The tax code is complicated. Congress, not the IRS, writes tax law.

"Many times people simply make mistakes when filing their taxes and in these cases, the IRS is understanding and works with the individual or business," Petricka said. "When individuals or businesses deliberately and knowingly do not comply with the tax law, it is considered IRS fraud and punishable with possible jail time. IRS special agents work diligently to identify and bring to prosecution both those who evade taxes, and those who assist others in evading tax obligations."

Meanwhile, the number of IRS investigators has declined from 3,500 in 1995 to about 2,200. There are fewer investigations. The IRS criminal division has a 98 percent conviction rate on cases charged.
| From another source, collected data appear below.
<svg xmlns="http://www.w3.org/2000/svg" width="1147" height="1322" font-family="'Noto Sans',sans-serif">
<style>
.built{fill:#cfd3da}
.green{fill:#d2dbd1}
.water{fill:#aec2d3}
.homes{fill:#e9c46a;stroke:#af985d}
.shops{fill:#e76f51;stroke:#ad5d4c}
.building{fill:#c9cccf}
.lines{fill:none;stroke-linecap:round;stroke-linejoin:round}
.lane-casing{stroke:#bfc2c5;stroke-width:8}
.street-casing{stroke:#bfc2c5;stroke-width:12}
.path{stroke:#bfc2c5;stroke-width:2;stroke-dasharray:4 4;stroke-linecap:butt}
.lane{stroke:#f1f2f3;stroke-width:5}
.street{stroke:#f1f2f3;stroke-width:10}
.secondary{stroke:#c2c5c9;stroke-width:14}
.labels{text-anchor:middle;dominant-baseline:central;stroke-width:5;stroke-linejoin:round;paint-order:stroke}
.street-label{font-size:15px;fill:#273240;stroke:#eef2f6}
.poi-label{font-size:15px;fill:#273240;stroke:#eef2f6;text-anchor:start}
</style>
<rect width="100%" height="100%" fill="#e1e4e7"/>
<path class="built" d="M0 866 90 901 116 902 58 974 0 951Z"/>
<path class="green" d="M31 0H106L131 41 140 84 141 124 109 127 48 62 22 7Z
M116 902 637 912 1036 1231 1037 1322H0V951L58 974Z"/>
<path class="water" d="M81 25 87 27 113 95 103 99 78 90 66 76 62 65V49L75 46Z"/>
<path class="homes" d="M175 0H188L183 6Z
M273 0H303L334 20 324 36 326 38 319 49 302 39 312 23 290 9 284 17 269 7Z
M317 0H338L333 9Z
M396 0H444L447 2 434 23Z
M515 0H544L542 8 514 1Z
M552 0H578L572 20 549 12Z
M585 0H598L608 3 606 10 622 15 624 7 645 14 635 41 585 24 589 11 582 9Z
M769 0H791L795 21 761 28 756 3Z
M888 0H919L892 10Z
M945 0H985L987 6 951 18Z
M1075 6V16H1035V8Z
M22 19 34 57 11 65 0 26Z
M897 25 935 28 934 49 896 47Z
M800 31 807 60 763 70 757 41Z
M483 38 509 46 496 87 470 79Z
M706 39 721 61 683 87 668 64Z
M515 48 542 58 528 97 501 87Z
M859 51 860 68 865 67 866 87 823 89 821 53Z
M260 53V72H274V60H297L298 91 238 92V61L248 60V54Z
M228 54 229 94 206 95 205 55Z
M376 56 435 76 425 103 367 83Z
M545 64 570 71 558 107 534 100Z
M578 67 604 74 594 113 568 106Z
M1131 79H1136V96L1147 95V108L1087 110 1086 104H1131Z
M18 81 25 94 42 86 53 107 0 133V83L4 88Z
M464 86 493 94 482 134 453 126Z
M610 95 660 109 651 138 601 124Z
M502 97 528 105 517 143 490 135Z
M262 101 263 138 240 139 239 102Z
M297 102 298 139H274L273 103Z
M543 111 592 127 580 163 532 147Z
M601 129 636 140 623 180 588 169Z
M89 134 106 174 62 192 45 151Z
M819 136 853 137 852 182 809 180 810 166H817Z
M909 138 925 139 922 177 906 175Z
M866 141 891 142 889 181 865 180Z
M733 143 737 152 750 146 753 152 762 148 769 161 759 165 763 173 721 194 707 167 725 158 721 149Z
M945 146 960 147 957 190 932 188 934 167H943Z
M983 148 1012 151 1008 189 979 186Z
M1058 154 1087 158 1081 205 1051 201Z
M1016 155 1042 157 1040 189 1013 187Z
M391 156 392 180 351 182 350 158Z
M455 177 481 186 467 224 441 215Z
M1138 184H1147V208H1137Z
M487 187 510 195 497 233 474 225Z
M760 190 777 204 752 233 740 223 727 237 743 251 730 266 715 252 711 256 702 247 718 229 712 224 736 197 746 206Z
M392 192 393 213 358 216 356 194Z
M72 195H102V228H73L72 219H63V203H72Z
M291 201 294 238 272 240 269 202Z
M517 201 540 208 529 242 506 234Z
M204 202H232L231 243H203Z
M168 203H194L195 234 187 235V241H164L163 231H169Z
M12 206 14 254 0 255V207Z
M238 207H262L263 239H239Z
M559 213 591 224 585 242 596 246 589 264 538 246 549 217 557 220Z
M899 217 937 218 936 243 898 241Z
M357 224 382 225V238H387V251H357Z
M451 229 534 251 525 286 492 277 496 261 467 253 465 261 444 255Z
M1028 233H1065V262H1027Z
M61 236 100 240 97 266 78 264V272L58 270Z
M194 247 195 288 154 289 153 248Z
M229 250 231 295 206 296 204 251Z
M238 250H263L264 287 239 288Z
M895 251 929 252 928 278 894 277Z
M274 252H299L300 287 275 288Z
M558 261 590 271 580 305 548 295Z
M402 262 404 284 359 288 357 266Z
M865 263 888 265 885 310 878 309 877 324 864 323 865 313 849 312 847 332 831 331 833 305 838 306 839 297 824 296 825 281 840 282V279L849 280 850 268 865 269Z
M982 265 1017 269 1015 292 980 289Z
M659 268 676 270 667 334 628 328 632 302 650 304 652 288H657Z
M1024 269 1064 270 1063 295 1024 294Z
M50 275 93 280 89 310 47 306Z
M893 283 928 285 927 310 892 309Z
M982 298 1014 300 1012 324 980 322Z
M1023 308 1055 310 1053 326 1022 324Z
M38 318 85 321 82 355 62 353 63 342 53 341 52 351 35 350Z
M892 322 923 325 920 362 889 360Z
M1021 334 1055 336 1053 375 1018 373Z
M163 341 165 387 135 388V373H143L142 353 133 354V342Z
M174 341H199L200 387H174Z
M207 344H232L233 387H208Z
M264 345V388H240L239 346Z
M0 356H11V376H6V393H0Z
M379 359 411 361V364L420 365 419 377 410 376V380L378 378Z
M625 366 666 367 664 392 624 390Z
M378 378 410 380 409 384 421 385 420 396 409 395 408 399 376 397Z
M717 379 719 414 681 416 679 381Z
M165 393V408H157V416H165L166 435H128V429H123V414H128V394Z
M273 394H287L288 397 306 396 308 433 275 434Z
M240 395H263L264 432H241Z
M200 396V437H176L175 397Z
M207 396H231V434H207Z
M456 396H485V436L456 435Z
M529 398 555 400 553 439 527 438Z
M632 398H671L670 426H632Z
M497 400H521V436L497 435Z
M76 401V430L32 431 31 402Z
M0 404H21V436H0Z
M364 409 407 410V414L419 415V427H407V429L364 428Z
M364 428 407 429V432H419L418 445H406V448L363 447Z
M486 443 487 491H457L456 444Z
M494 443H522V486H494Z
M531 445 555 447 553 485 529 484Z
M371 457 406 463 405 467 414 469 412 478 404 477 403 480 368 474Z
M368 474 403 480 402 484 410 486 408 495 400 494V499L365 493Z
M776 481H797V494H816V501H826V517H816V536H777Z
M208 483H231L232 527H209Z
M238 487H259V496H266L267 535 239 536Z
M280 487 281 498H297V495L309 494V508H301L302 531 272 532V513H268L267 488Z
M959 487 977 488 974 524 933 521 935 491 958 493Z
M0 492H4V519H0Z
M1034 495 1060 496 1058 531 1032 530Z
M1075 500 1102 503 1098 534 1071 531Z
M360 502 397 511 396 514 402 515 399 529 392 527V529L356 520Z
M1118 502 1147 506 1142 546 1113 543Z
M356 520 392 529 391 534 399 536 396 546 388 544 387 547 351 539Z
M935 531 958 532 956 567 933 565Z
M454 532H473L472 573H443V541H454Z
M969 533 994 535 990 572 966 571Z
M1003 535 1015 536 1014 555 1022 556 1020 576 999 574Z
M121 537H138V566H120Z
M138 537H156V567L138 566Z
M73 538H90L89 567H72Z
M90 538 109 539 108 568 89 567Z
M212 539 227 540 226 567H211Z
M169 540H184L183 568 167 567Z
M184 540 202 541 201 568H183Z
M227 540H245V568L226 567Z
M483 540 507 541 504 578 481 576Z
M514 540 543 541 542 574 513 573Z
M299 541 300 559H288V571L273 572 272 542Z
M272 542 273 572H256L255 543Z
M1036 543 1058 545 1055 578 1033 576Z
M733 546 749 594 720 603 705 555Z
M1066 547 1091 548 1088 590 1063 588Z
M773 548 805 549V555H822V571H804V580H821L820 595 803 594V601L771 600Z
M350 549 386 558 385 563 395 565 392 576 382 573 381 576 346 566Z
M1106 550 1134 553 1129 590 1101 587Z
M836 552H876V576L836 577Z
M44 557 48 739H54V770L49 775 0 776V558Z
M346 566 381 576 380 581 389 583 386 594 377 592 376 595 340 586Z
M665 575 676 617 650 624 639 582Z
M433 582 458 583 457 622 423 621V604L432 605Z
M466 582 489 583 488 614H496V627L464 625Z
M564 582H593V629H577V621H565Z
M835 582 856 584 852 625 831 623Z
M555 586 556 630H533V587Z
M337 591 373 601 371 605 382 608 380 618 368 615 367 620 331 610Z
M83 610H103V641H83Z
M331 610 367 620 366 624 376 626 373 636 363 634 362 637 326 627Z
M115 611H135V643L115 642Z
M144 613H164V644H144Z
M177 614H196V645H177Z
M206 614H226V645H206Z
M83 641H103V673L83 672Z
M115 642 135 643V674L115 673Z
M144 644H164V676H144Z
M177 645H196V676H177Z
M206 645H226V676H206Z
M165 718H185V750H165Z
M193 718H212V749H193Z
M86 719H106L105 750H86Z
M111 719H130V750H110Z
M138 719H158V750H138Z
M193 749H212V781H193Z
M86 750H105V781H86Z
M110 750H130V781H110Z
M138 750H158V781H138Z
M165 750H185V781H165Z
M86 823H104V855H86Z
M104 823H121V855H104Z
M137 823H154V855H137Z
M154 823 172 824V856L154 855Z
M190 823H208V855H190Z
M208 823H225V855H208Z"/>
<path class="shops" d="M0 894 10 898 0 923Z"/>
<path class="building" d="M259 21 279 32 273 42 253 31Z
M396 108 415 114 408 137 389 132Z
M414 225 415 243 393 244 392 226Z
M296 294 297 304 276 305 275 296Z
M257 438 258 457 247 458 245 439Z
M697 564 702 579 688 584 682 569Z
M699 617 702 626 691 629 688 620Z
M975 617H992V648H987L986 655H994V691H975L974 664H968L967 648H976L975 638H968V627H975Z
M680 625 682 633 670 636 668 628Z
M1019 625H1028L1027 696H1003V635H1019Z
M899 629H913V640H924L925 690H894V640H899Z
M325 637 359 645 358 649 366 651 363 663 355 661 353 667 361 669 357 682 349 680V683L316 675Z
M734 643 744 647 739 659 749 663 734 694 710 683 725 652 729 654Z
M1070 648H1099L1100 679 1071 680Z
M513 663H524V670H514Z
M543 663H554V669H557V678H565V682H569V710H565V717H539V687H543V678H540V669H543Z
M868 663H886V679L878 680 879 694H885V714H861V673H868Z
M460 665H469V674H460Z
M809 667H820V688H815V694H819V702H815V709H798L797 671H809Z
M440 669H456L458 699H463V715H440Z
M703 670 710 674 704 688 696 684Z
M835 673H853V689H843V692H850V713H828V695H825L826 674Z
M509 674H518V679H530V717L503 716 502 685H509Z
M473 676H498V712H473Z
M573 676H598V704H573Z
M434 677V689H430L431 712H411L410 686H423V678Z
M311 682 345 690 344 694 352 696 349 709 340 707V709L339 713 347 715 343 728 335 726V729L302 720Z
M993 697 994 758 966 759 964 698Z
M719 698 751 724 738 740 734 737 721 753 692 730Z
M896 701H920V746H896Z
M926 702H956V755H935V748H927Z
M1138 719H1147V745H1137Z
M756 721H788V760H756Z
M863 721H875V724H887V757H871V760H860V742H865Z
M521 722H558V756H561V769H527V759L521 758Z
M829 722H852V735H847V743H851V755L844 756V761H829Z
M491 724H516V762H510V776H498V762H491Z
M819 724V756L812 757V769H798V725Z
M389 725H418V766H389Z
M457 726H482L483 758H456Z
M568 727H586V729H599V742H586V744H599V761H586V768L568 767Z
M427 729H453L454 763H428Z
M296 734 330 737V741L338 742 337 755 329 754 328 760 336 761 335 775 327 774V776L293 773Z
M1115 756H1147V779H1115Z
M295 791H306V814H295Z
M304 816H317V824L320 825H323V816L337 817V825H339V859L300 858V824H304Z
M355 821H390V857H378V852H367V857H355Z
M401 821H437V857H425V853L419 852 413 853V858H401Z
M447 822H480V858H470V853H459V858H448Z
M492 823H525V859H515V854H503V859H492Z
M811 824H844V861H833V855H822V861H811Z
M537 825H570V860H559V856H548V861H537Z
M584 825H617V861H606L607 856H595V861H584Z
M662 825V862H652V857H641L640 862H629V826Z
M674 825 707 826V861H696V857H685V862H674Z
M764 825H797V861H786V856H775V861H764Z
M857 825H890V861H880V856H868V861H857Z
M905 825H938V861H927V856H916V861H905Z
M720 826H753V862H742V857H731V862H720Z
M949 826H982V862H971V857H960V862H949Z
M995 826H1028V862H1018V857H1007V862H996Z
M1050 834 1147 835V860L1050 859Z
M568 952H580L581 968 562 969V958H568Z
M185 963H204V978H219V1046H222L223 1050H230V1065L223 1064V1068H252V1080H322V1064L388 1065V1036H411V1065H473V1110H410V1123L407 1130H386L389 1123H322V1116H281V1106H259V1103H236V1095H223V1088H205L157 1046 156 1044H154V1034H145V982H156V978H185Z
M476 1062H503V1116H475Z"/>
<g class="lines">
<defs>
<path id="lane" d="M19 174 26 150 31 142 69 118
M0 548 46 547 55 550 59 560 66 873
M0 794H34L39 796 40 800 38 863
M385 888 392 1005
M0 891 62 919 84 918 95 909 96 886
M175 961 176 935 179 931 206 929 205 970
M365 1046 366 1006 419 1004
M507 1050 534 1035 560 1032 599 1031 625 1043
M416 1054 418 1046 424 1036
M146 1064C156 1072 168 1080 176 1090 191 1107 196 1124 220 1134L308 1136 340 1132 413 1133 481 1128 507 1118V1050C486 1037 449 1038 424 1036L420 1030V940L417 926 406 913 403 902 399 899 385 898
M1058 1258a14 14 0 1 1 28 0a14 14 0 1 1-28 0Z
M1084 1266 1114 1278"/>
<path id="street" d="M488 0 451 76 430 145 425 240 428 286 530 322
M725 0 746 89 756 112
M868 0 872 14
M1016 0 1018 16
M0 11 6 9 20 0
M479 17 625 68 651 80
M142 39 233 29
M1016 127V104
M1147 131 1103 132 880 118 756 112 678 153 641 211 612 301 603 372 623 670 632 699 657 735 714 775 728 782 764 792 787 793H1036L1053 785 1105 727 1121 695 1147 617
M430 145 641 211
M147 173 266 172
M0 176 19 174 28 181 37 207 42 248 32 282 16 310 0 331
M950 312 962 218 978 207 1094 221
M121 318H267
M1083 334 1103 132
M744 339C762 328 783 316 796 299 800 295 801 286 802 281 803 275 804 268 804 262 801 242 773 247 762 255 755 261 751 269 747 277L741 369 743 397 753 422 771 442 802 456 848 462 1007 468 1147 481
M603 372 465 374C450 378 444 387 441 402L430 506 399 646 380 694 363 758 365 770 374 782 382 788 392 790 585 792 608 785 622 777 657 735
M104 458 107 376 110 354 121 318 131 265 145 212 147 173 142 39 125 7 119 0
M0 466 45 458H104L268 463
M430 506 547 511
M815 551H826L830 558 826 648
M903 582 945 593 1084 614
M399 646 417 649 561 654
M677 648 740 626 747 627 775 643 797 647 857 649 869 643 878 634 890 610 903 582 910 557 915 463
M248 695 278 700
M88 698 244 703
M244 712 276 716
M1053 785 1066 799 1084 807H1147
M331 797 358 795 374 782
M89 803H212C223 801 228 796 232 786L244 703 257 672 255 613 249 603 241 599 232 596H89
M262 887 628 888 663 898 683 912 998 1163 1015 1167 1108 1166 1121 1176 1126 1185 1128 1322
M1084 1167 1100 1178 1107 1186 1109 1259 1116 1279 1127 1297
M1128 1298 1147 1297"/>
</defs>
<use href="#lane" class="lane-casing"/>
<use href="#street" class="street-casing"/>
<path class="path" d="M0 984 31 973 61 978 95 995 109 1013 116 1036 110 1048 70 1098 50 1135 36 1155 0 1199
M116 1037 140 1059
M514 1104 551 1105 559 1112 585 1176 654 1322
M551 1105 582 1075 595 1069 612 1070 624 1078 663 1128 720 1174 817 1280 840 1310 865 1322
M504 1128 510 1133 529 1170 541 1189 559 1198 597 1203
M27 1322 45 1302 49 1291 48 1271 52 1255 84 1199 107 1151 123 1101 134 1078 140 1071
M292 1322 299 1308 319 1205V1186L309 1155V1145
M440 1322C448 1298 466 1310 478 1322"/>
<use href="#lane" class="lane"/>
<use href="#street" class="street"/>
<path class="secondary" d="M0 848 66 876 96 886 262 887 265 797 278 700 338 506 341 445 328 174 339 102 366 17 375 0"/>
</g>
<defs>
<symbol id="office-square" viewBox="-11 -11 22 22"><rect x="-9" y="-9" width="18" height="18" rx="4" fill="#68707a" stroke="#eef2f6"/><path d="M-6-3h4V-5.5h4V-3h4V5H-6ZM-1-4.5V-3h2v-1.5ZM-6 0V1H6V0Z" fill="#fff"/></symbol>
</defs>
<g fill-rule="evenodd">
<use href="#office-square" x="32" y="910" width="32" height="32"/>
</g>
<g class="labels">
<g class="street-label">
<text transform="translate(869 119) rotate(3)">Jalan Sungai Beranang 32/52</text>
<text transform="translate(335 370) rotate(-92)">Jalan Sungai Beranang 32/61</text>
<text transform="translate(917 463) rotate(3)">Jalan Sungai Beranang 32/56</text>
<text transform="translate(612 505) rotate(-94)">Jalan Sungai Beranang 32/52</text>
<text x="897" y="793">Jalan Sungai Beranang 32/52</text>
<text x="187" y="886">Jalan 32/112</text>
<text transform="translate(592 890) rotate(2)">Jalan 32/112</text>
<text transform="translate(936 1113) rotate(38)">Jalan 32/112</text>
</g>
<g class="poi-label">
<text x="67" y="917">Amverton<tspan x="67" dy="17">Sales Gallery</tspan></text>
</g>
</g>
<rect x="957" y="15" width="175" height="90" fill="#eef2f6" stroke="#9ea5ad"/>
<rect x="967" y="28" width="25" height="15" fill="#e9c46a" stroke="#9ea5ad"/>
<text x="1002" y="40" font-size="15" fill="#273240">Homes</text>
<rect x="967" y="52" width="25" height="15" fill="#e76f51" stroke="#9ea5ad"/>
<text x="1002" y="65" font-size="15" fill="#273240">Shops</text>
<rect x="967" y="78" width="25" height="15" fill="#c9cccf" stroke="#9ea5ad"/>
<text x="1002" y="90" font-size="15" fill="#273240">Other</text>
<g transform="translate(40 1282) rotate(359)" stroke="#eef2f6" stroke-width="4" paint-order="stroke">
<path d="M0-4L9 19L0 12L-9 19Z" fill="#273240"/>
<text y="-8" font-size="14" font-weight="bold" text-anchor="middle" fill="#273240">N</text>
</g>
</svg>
Nearly 10 percent of individuals convicted incur a tax loss of at least $1.5 million.

"We have the same number of special agents — around 2,200 — as we did 50 years ago," Don Fort, chief of criminal investigation said in a recent statement. "Financial crime has not diminished. In fact, it has proliferated in the age of the internet, international financial crimes and virtual currency. Despite these challenges, we continue to do amazing work, investigating some of the most complicated cases in the agency's history."

This month, the IRS criminal division and the U.S. Attorney for Minnesota highlighted several folks who were convicted of tax fraud that "unfairly shifts the tax burden to honest taxpayers."

They include:

• Joseph A. McGlynn of Burnsville, former CEO of United Credit Consulting, a credit-repair service, who was sentenced to 30 months in prison for failing to pay more than $160,000 in employment taxes for many quarters to fund what the prosecution said were luxury items, vacations and vehicles.

• Roylee, Thurlee and Lanore Belfrey of Minnetonka who failed to pay $4 million in employee-withheld taxes over many years. All three were sentenced to prison and ordered to pay millions in restitution. Their accountant, Ken Harycki, a former mayor of Stillwater, was ordered to prison for a year and to pay $2 million in restitution.

• Diane Kroupa, a former federal tax court judge from Minnetonka, was sentenced to prison, as was her husband, Robert Fackler. From 2002 to 2012, they falsely reported personal expenses as business expenses on their joint tax return. For several years, they deducted at least $500,000 of personal expenses as business expenses, and under reported their taxable income by about $1 million.